Brown and his coauthor Professor James Smith of the Tuck School of Business at Dartmouth College developed an approach for dealing with this challenge in a paper titled “Unit Commitment without Commitment: A Dynamic Framework for Managing an Integrated Energy System Under Uncertainty.” The paper emerged as part of their work on the project “A Grid that is Risk Aware for Clean Electricity (GRACE)," led by Dalia Patino-Echeverri, a professor at Duke’s Nicholas School of the Environment.
A “unit commitment” problem
Brown said their goal was to improve the current industry practice of committing to an energy mix ahead of time—based on single forecasts of demand and renewable production.
He said utilities typically commit the slow-starting and hydro-storage units in their daily plan, which relies on these point forecasts. Brown said if the utility must make up for a shortfall in supply from renewables or faces unexpectedly high demands due to changes in weather conditions, they ramp up the slow-start units they have committed for the day or use fast-starting “peakers” to fill in the gaps.
“But this can be inefficient,” Brown said. “Sometimes it might be better to turn on a slow-start generator that they had previously committed to keep off, and vice versa.”
A key aspect of their approach is that it explicitly incorporates uncertainty.
“You want to incorporate uncertainty upfront, but it needs to be computationally manageable,” Brown said. “And ideally the plan allows for flexibility, especially in systems with more solar or wind capacity. Current industry practice does not include uncertainty at all—not because they don’t recognize the uncertainty or aren’t sophisticated, but because doing so is incredibly challenging.”

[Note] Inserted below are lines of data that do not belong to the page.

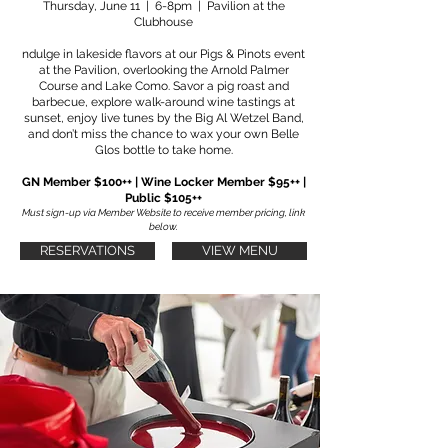
Thursday, June 11 | 6-8pm | Pavilion at the
Clubhouse
ndulge in lakeside flavors at our Pigs & Pinots event
at the Pavilion, overlooking the Arnold Palmer
Course and Lake Como. Savor a pig roast and
barbecue, explore walk-around wine tastings at
sunset, enjoy live tunes by the Big Al Wetzel Band,
and don’t miss the chance to wax your own Belle
Glos bottle to take home.
GN Member $100++ | Wine Locker Member $95++ |
Public $105++
Must sign-up via Member Website to receive member pricing, link
below.
RESERVATIONS
VIEW MENU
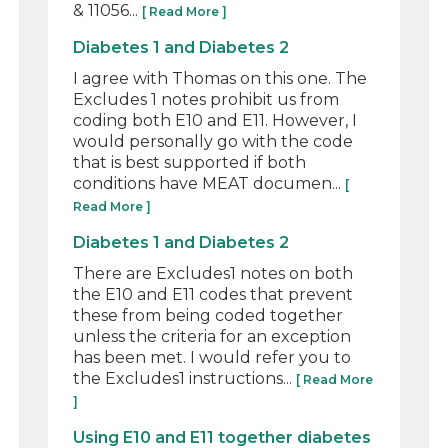
& 11056...
[ Read More ]
Diabetes 1 and Diabetes 2
I agree with Thomas on this one. The
Excludes 1 notes prohibit us from
coding both E10 and E11. However, I
would personally go with the code
that is best supported if both
conditions have MEAT documen...
[
Read More ]
Diabetes 1 and Diabetes 2
There are Excludes1 notes on both
the E10 and E11 codes that prevent
these from being coded together
unless the criteria for an exception
has been met. I would refer you to
the Excludes1 instructions...
[ Read More
]
Using E10 and E11 together diabetes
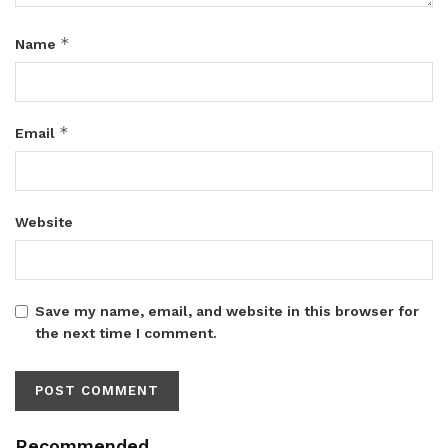
*
Name
*
Email
Website
Save my name, email, and website in this browser for
the next time I comment.
Recommended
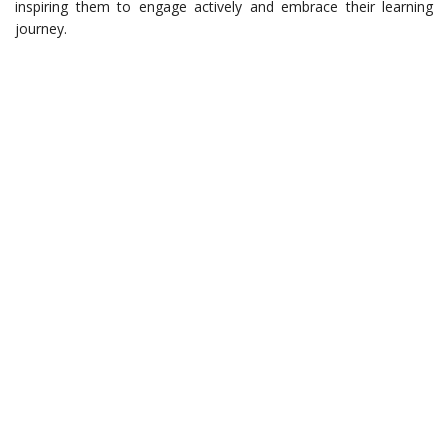
inspiring them to engage actively and embrace their learning
journey.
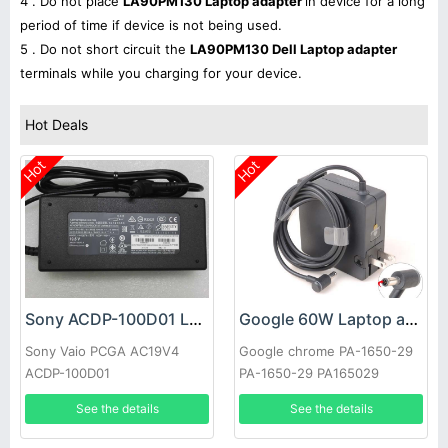
4 . Do not place
LA90PM130 Laptop adapter
in device for a long
period of time if device is not being used.
5 . Do not short circuit the
LA90PM130 Dell Laptop adapter
terminals while you charging for your device.
Hot Deals
Hot
Hot
Sony ACDP-100D01 Laptop adapter
Google 60W Laptop adapter
Sony Vaio PCGA AC19V4
Google chrome PA-1650-29
ACDP-100D01
PA-1650-29 PA165029
See the details
See the details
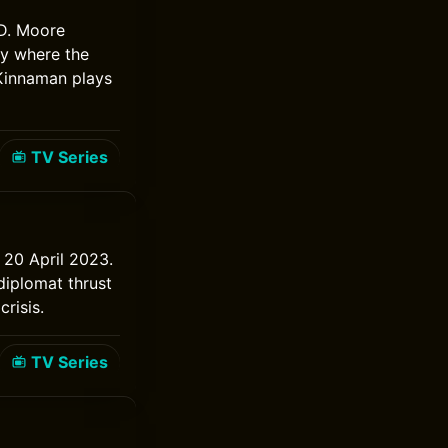
 D. Moore
ry where the
 Kinnaman plays
TV Series
m 20 April 2023.
diplomat thrust
risis.
TV Series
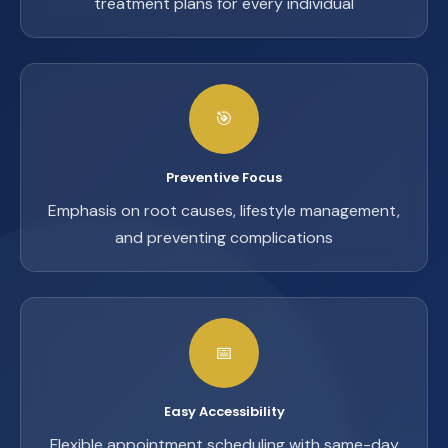
treatment plans for every individual
🎯
Preventive Focus
Emphasis on root causes, lifestyle management,
and preventing complications
📅
Easy Accessibility
Flexible appointment scheduling with same-day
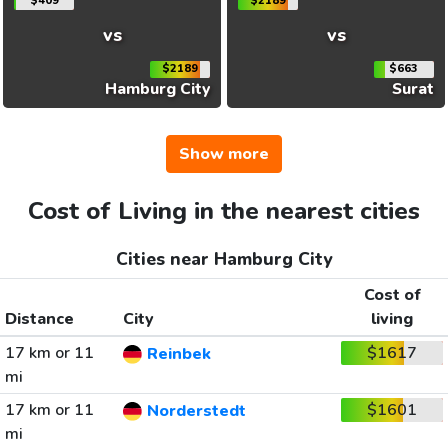
$409
$2189
vs
vs
$2189
$663
Hamburg City
Surat
Show more
Cost of Living in the nearest cities
Cities near Hamburg City
Cost of
Distance
City
living
17 km or 11
$1617
Reinbek
mi
17 km or 11
$1601
Norderstedt
mi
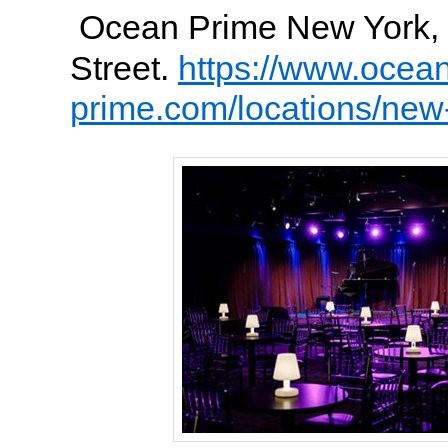
Ocean Prime New York, 
Street.
https://www.ocea
prime.com/locations/new-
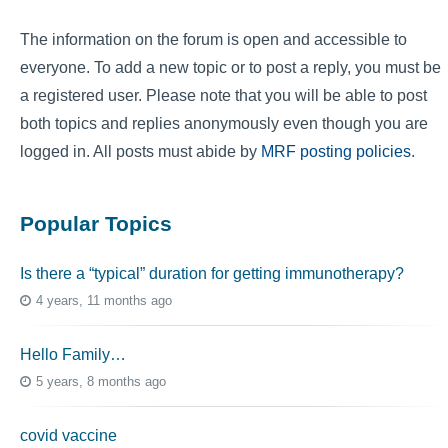
The information on the forum is open and accessible to
everyone. To add a new topic or to post a reply, you must be
a registered user. Please note that you will be able to post
both topics and replies anonymously even though you are
logged in. All posts must abide by
MRF posting policies
.
Popular Topics
Is there a “typical” duration for getting immunotherapy?
4 years, 11 months ago
Hello Family…
5 years, 8 months ago
covid vaccine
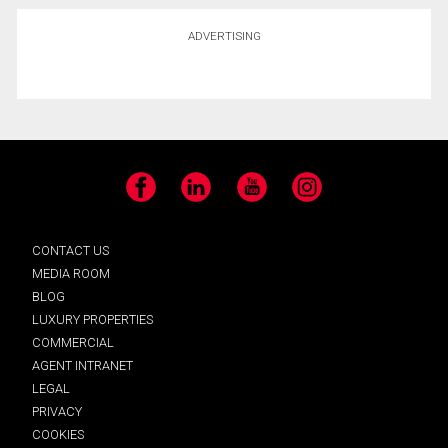
ADVERTISING
Facebook
LinkedIn
YouTube
Instagram
CONTACT US
MEDIA ROOM
BLOG
LUXURY PROPERTIES
COMMERCIAL
AGENT INTRANET
LEGAL
PRIVACY
COOKIES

The approach by Brown and Smith assigns each energy source a value that changes depending on the variable conditions. For example, the value of a power plant varies with its operational status, current weather conditions, and the demand for electricity at any point in time, Brown said.
“At the start of each day, we solve a dynamic optimization problem for each unit, factoring in many possible scenarios,” he said. ”Decomposing the problem across units like this greatly simplifies the problem, but this also requires us to design prices to capture the cost of production for the ‘last’ unit of power in the system at each point in time.”
The goal is to minimize costs not just for the next hour but also thinking forward about the implications of each decision, Brown said.
“For example, ideally the utility would avoid using up all the storage to preserve some for later use,” Brown said. “The key is to be flexible. We're not committing to anything upfront but allowing our valuations to guide production as conditions change.”
Testing the method
Brown and Smith tested their framework using recent data from Duke Energy, an industry partner on the GRACE project.
The results, Brown said, show that the approach is more efficient, both in low demand scenarios—for example, when there is unexpectedly high solar production—or in high demand scenarios—like when it was hotter than expected and everyone turns up their air conditioners. In fact, in their experiments, their approach outperformed current practice in every scenario.
“We are not just reducing costs on average,” Brown said. “We are reducing them across the board, regardless of how uncertainties unfold. Also, we found that our approach performed almost as well as a clairvoyant who has perfect foresight about future demands and solar production. That’s the best you could hope for. These findings really surprised us.”
Brown said the experiments found greater improvements compared with current practice as the solar and storage in the system increased.
“Much more solar and storage is exactly where companies like Duke Energy are headed, as they work towards mandated net zero targets over the next 10 to 20 years,” he said.
Brown believes their results show tremendous potential for more efficient operations at utilities.
“Using just a desktop PC, we can solve for our daily plans in a few seconds, and can produce flexible decisions in a fraction of a second, even for a system as large as Duke Energy,” Brown said. “And they don’t need to overhaul their operations. They just need to use a different algorithm to generate their daily plans.”
“This is a low-hanging fruit and has the ability not just to lower costs but also reduce utilities’ greenhouse gas emissions by making operations more efficient,” he said.